# Task 1
In the fandom study passage, why does the overlap of the two lines in panel (c) indicate that fandom did not bias gaze behavior? Answer in one to three sentences.
# Task 2
According to the fandom study passage, which three aspects of the game did participants rate each team's contribution on in the delayed test?
# Task 3
Please continue the fandom study passage from its last sentence.

# Selected passage
[Start of Attachment]

Figure 1: Main results of the reported study.
figure 1

(a) PANAS scores before the game, in the half-time break, as well as in the immediate and delayed test. (b) Subjective recollection of the proportion that each team contributed to the game as a function of fandom. (c) Gaze coherence (NSS) across the first half-time for BVB fans (top)/FCB fans (bottom) calculated based on either the same fan group or opposing fan group as reference group. The figure shows the lowess smoother lines (smoother span: 0.001) of the raw NSS values in 40 ms steps. The overlap of both lines indicates that participants’ gaze was equally coherent with the same fan group and opposing fan group, thus indicating that fandom did not bias gaze behavior. (d) Participants’ performance and confidence ratings in the memory test. All error bars represent the standard error of the mean (SEM).

Table 1 Results of the PANAS subscales.

We expected fans’ retrospective judgments of the game to be biased towards their own team1,16. In the delayed test, we asked participants to indicate how much each team contributed to the game with regard to ball possession, tackles won, and scoring chances. Corroborating our hypothesis and replicating prior work1, FCB’s contribution to the game was rated higher by FCB fans as compared to BVB fans, t(49) = 2.89, p = 0.006, d = 0.83 (Fig. 1b).

[End of Attachment]

# Information
[Start of Attachment]

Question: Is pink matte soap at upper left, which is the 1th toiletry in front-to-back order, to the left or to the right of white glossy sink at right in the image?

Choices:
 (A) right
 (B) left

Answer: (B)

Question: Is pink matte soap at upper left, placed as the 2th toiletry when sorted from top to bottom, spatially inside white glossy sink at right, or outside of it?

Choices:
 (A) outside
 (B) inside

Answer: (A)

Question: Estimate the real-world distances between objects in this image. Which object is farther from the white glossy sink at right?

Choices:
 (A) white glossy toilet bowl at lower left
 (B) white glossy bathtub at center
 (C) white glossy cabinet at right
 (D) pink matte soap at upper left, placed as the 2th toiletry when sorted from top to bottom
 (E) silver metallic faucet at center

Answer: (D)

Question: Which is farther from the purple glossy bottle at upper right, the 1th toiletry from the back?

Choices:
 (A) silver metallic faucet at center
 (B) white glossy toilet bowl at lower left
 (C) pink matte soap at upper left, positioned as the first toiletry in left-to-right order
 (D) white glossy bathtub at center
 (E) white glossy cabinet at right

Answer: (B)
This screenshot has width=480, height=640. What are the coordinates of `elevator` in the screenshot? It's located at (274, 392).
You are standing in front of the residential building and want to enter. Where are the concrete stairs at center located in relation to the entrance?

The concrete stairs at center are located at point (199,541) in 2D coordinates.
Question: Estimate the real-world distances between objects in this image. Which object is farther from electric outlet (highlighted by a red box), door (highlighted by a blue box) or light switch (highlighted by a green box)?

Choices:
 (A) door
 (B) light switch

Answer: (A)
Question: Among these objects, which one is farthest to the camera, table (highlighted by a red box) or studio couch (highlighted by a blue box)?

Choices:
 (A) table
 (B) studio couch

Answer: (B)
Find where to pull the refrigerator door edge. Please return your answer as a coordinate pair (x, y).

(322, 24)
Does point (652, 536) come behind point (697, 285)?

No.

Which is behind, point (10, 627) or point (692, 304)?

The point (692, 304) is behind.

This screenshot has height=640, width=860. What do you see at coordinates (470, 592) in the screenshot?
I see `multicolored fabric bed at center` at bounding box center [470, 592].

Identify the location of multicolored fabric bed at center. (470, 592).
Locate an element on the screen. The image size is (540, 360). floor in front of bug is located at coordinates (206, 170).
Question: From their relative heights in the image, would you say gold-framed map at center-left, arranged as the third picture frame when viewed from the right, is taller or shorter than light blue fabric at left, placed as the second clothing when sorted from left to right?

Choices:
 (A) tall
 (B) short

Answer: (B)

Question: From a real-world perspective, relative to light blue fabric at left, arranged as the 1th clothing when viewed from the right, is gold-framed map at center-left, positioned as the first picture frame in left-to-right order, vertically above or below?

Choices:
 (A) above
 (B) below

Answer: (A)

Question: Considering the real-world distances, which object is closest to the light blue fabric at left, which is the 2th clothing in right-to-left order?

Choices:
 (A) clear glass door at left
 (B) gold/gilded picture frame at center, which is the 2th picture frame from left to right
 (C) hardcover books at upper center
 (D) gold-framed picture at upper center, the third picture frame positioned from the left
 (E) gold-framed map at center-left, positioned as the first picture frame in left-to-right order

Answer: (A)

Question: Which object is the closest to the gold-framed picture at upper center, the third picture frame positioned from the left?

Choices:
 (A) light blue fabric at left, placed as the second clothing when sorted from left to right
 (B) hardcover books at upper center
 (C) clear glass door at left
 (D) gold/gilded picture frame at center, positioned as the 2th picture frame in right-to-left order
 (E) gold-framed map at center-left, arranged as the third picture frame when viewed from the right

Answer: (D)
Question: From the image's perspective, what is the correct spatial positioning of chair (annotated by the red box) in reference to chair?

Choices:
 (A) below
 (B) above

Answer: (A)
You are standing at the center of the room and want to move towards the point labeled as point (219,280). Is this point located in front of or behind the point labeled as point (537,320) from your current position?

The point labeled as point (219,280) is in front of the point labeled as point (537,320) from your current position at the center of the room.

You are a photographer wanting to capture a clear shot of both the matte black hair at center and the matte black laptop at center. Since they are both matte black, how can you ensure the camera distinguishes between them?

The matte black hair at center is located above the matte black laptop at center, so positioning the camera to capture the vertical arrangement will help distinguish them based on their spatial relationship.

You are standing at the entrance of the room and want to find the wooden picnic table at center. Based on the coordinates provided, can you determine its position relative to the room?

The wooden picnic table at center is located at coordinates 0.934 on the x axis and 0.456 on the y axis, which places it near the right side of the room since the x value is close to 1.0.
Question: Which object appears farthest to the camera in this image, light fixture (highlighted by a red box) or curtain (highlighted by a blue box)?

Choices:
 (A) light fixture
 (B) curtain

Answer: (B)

[End of Attachment]

# Answer box 1
The two lines are NSS values computed with either the same fan group or the opposing fan group as the reference. Their overlap shows that participants' gaze was equally coherent with both groups, so fandom did not bias where fans looked.

# Answer box 2
Ball possession, tackles won, and scoring chances.

# Answer box 3
Turning to the prior processing stages, we first analyzed eye-movements. Eye-movements are not only influenced by stimulus’ characteristics12,17 but also by viewers’ tasks, goals, and attitudes18, with dynamic scenes being less influenced by the latter19. If fandom biases processes as early as eye gaze differences, we should find differing gaze patterns between fan groups. We recorded participants’ eye-movements during the game (due to technical problems N = 15 of originally N = 21 and only the first half-time entered the final analysis). We used the normalized scanpath saliency (NSS)20 to measure the coherence of each participant’s eye-movements within and across the two fan groups (Fig. 1c). The more similar (coherent) the gaze of a participant and group is, the higher the resulting values are. To analyze the data statistically, we subtracted the NSS value that was based on the opposing fan group as the reference group from the NSS value that was based on the same fan group as the reference group for each participant and time point. Thereafter, we aggregated these difference scores across time, giving us a mean difference score for each participant. If fan group membership reliably biases gaze behavior, this difference score should be above zero. However, a t-test revealed that those difference scores (M = −0.03, SD = 0.27) did not significantly differ from zero, t(14) = −0.46, p = 0.655, d = 0.12. This is further supported by the Bayes factor evidence for the null hypothesis, which amounted to 5.15 (conventionally classified as “substantial”)21 in a one-tailed Bayesian t-test comparing the difference scores against 0. Thus, we could show that gaze behavior was not biased by fandom.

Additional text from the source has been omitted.